History

United States
- Name: Bateleur
- Namesake: Bateleur
- Builder: W. A. Robinson, Inc., Ipswich, Massachusetts
- Laid down: 21 January 1941
- Launched: 12 May 1941
- In service: 18 August 1941
- Out of service: 15 November 1945
- Stricken: 28 November 1945
- Identification: Hull symbol: AMc-37; Code letters: NAVS; ;
- Fate: Sold, 20 August 1947

General characteristics
- Class & type: Accentor-class minesweeper
- Displacement: 205 long tons (208 t)
- Length: 97 ft 5 in (29.69 m)
- Beam: 22 ft 5 in (6.83 m)
- Draft: 9 ft (2.7 m)
- Installed power: 1 × Cooper Bessemer G. N.-8-STB diesel engine; 400 bhp (300 kW);
- Propulsion: 1 × screws
- Speed: 10 kn (12 mph; 19 km/h)
- Complement: 17
- Armament: 2 × .3 in (7.6 mm) caliber machine guns

= USS Bateleur =

Minesweeper of the United States Navy

USS Bateleur (AMc-37) was an coastal minesweeper in the U.S. Navy. She was named after the bateleur, a short-tailed eagle common to eastern Africa.
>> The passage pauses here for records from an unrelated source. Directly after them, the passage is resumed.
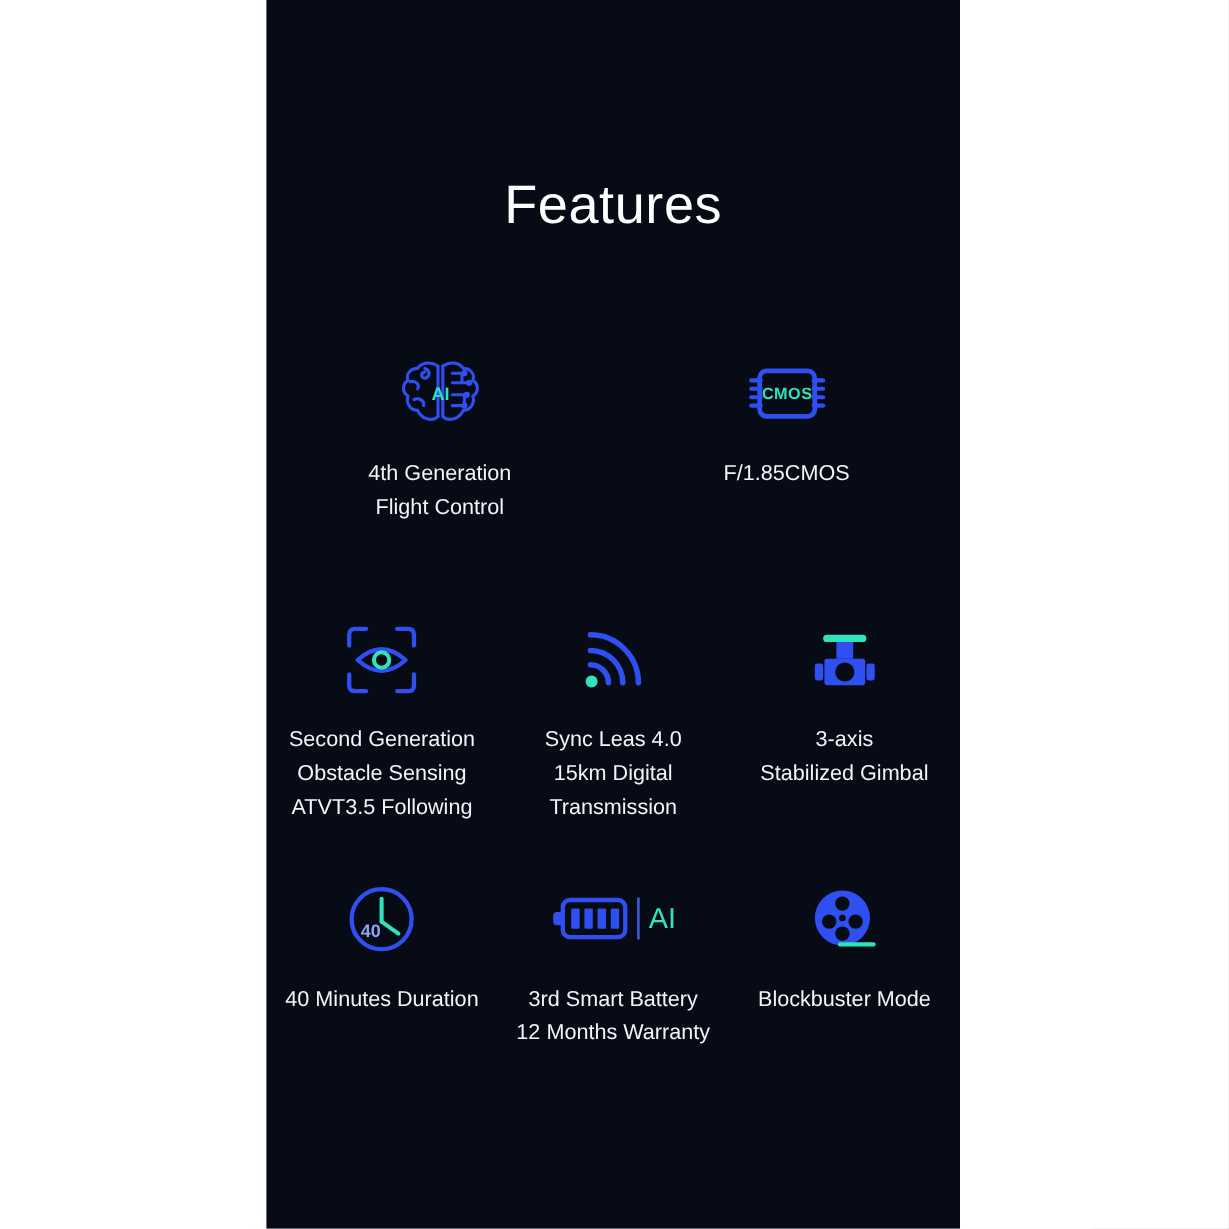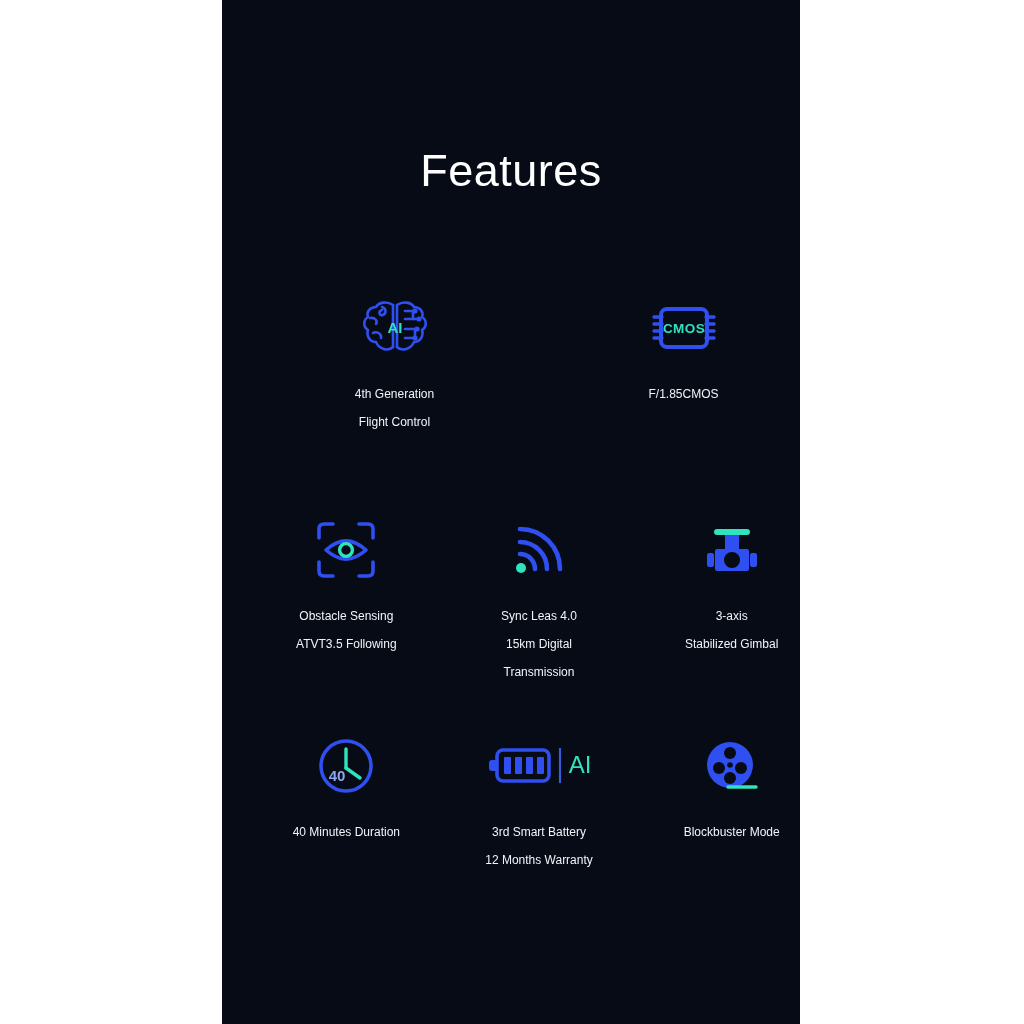--- a/index.html
+++ b/index.html
@@ -43,21 +43,20 @@
     line-height: 1;
   }
 
   .feature-grid {
     position: absolute;
     left: 0;
     top: 290px;
     width: 578px;
     display: flex;
     flex-direction: column;
-    margin-left: 28px;
   }
 
   .feature-row {
     display: flex;
     flex-direction: row;
     width: 578px;
   }
 
   .row-1 { height: 222px; }
   .row-2 { height: 216px; }
@@ -74,21 +73,21 @@
   .icon-box {
     height: 76px;
     display: flex;
     align-items: center;
     justify-content: center;
     margin-bottom: 14px;
   }
 
   .feature-label {
     color: #f2f4f8;
-    font-size: 12px;
+    font-size: 18px;
     line-height: 28px;
     text-align: center;
     white-space: nowrap;
   }
 
   
   .ico-ai-text {
     font-size: 15px;
     font-weight: 700;
     fill: #2fe3bd;
@@ -214,20 +213,21 @@
               <g fill="none" stroke="#2f4ff0" stroke-width="3.6" stroke-linecap="round" stroke-linejoin="round">
                 <path d="M6 20 L6 11 Q6 6 11 6 L20 6"></path>
                 <path d="M46 6 L55 6 Q60 6 60 11 L60 20"></path>
                 <path d="M60 44 L60 53 Q60 58 55 58 L46 58"></path>
                 <path d="M20 58 L11 58 Q6 58 6 53 L6 44"></path>
                 <path d="M13 32 Q33 14 53 32 Q33 50 13 32 Z"></path>
               </g>
               <circle cx="33" cy="32" r="6.4" fill="none" stroke="#2fe3bd" stroke-width="3.4"></circle>
             </svg>
           </div>
+          <div class="feature-label">Second Generation</div>
           <div class="feature-label">Obstacle Sensing</div>
           <div class="feature-label">ATVT3.5 Following</div>
         </div>
 
         <div class="feature-cell">
           <div class="icon-box">
             <svg width="58" height="58" viewBox="0 0 58 58">
               <g fill="none" stroke="#2f4ff0" stroke-width="4.6" stroke-linecap="round">
                 <path d="M10 8 A40 40 0 0 1 50 48"></path>
                 <path d="M10 21 A27 27 0 0 1 37 48"></path>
Bateleur was laid down on 21 January 1941 at Ipswich, Massachusetts, by W. A. Robinson, Inc.; launched on 12 May 1941; sponsored by Mrs. Warren S. Little; fitted out for naval service by the Boston Navy Yard; and placed in service there on 18 August 1941.
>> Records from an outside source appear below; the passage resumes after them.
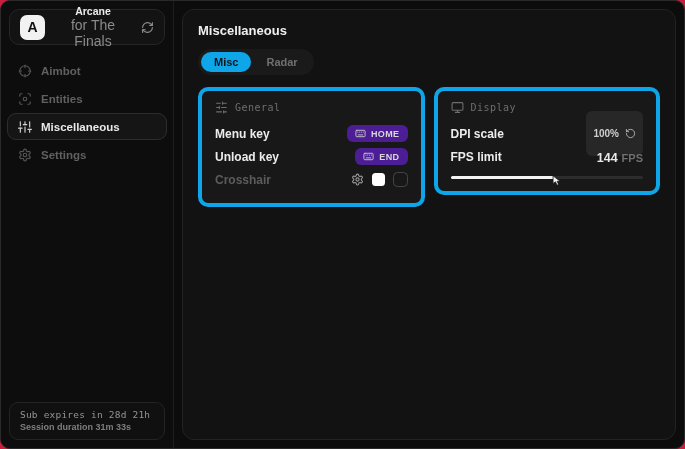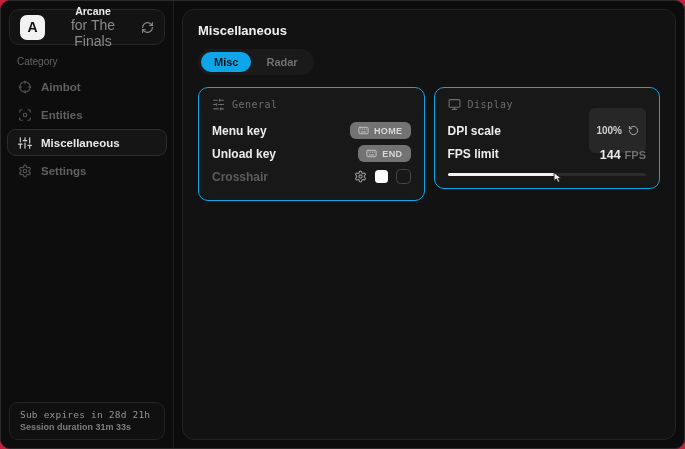--- a/index.html
+++ b/index.html
@@ -94,41 +94,41 @@
   .tab {
     font-size:11px; font-weight:700;
     padding:4px 13px; border-radius:999px;
     color:#707070;
   }
   .tab.active { background:#0ea5e9; color:#151515; }
   .cards { margin-top:12px; display:flex; gap:9px; align-items:flex-start; }
   .card {
     flex:1;
     background:#181818;
-    border:1px solid #0ea5e9;
+    border:4px solid #0ea5e9;
     border-radius:10px;
     padding:10px 13px 12px 13px;
   }
   .card-header {
     display:flex; align-items:center; gap:7px;
     color:#6e6e6e; margin-bottom:8px;
   }
   .card-header .hdr-label {
     font-family:"DejaVu Sans Mono","Liberation Mono",monospace;
     font-size:10px; letter-spacing:0.5px;
   }
   .row {
     display:flex; align-items:center; justify-content:space-between;
     height:23px;
   }
   .row-label { font-size:12px; font-weight:600; color:#ececec; }
   .row-label.dim { color:#5c5c5c; }
   .keybind {
     display:flex; align-items:center; gap:5px;
-    background:#737373; border-radius:6px;
+    background:#4c1d95; border-radius:6px;
     padding:3px 8px;
     font-size:9px; font-weight:700; letter-spacing:0.4px;
     color:#d8d8d8;
   }
   .keybind svg { color:#c9c9c9; }
   .crosshair-controls { display:flex; align-items:center; gap:8px; }
   .crosshair-controls .gear { color:#9c9c9c; display:flex; }
   .swatch { width:13px; height:13px; background:#ffffff; border-radius:3.5px; }
   .checkbox {
     width:15px; height:15px;
@@ -173,21 +173,20 @@
       <span class="icon-btn">
         <svg width="13" height="13" viewBox="0 0 24 24" fill="none" stroke="currentColor" stroke-width="2" stroke-linecap="round" stroke-linejoin="round">
           <path d="M3 12a9 9 0 0 1 9-9 9.75 9.75 0 0 1 6.74 2.74L21 8"></path>
           <path d="M21 3v5h-5"></path>
           <path d="M21 12a9 9 0 0 1-9 9 9.75 9.75 0 0 1-6.74-2.74L3 16"></path>
           <path d="M3 21v-5h5"></path>
         </svg>
       </span>
     </div>
 
-    <div class="category-label">Category</div>
 
     <nav class="nav">
 
       <div class="nav-item">
         <span style="display:flex">
           <svg width="14" height="14" viewBox="0 0 24 24" fill="none" stroke="currentColor" stroke-width="2" stroke-linecap="round">
             <circle cx="12" cy="12" r="9"></circle>
             <path d="M22 12h-4"></path>
               <path d="M6 12H2"></path>
               <path d="M12 6V2"></path>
== World War II East Coast operations ==

The coastal minesweeper departed Boston, Massachusetts on 30 August and shaped a course for the Chesapeake Bay. She arrived at Solomons Island, Maryland in Calvert County, Maryland, where the Patuxent River empties into Chesapeake Bay, on 2 September. After a week of degaussing experiments at Solomons Island, the ship moved south to Yorktown, Virginia, on 10 September and remained there until the beginning of October when she received orders to return to Boston. Bateleur reentered Boston on 4 October and began almost four years of service with the 1st Naval District Inshore Patrol. Operating primarily from the Newport, Rhode Island, section base, she patrolled the shoreline of the 1st Naval District until near the end of World War II.

== Deactivation ==

Late in July 1945, the coastal minesweeper received orders to proceed to Charleston, South Carolina, for inactivation and disposal. She arrived at the Naval Frontier Base, Charleston, on 8 August and was placed out of service there on 15 November 1945. She was placed in the Charleston Group, Atlantic Reserve Fleet, but her name was struck from the Navy list on 28 November 1945. On 20 August 1947, the Maritime Commission sold her to the Whaling City Dredge & Dock Corporation of Groton, Connecticut.